[Ksummit-2013-discuss] [ARM ATTEND] Describing complex, non-probable system topologies
Olof Johansson
olof at lixom.net
Sat Aug 3 01:16:57 EDT 2013
On Fri, Aug 2, 2013 at 3:32 PM, Greg KH <greg at kroah.com> wrote:
> On Fri, Aug 02, 2013 at 05:09:32PM +0100, Will Deacon wrote:
>> On Fri, Aug 02, 2013 at 03:20:10PM +0100, Greg KH wrote:
>> > On Fri, Aug 02, 2013 at 12:53:34PM +0100, Will Deacon wrote:
>> > > We can change the mindset by yelling, but if you're writing a new
>> > > driver for a peripheral on an ARM SoC, platform_bus is mighty tempting
>> > > because you get a bunch of device-tree parsing code for free (see
>> > > drivers/of/platform.c).
>> >
>> > I know :(
>> >
>> > So, who do I "yell at", and what do I do to make things easier for you
>> > from the driver-core perspective?
>>
>> I would anticipate most of these drivers going through the arm-soc tree, so
>> Olof and Kevin would be doing the yelling. You could join in the chorus too!
>>
>> We basically need reviewers to adopt the position that a new bus should be
>> considered and dismissed before using the platform_bus, then you can yell
>> transitively through them.
>
> I don't scale if I'm forced to review every driver to ensure that they
> shouldn't be using platform device and should be creating their own bus
> type. You can do that, along with the other ARM developers reviewing
> these new subsystems and code being added.

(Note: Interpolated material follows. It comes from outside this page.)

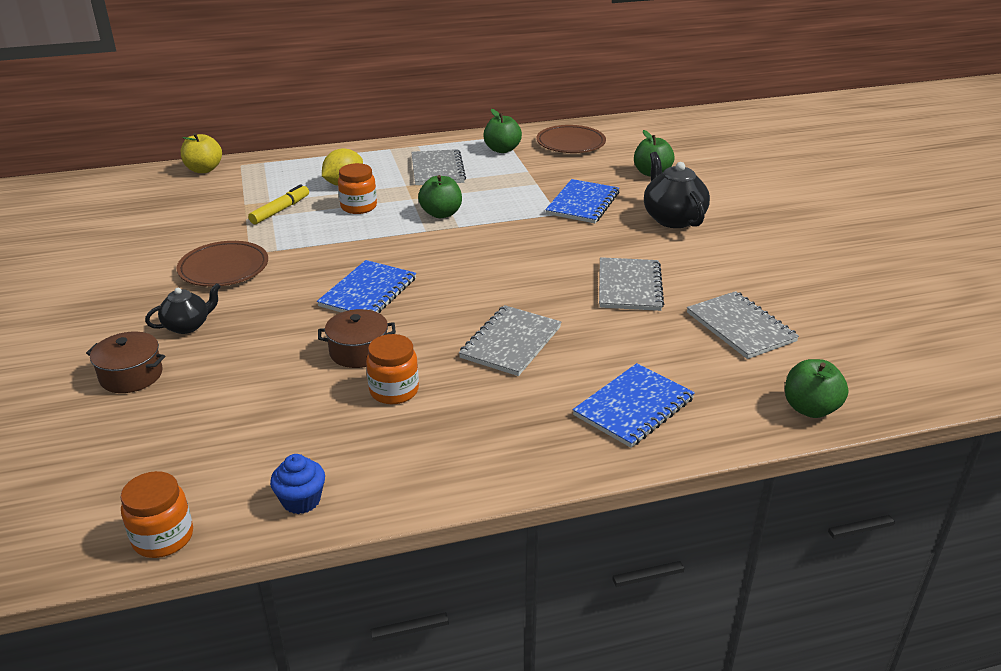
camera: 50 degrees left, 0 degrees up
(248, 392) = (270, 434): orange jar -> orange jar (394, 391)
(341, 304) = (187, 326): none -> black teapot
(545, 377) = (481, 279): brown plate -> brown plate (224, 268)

For most new platforms, using basic platform_bus devices makes sense
when the setup is simple and just has a few devices. It's only when
they need to add support for {S,IO}MMUs and get the more advanced
functionality going that things get messy and platform_bus stops
working.
So, we have the option of having someone care about the {S,IO}MMU
pieces, and when they spot the attempts to make that work, push them
towards a proper bus architecture. Until then, the simpler solution is
probably a reasonable idea compared to having newcomers worry about
defining new bus architectures and raising the bar for what it takes
to sort out the initial contributions and getting engaged upstream.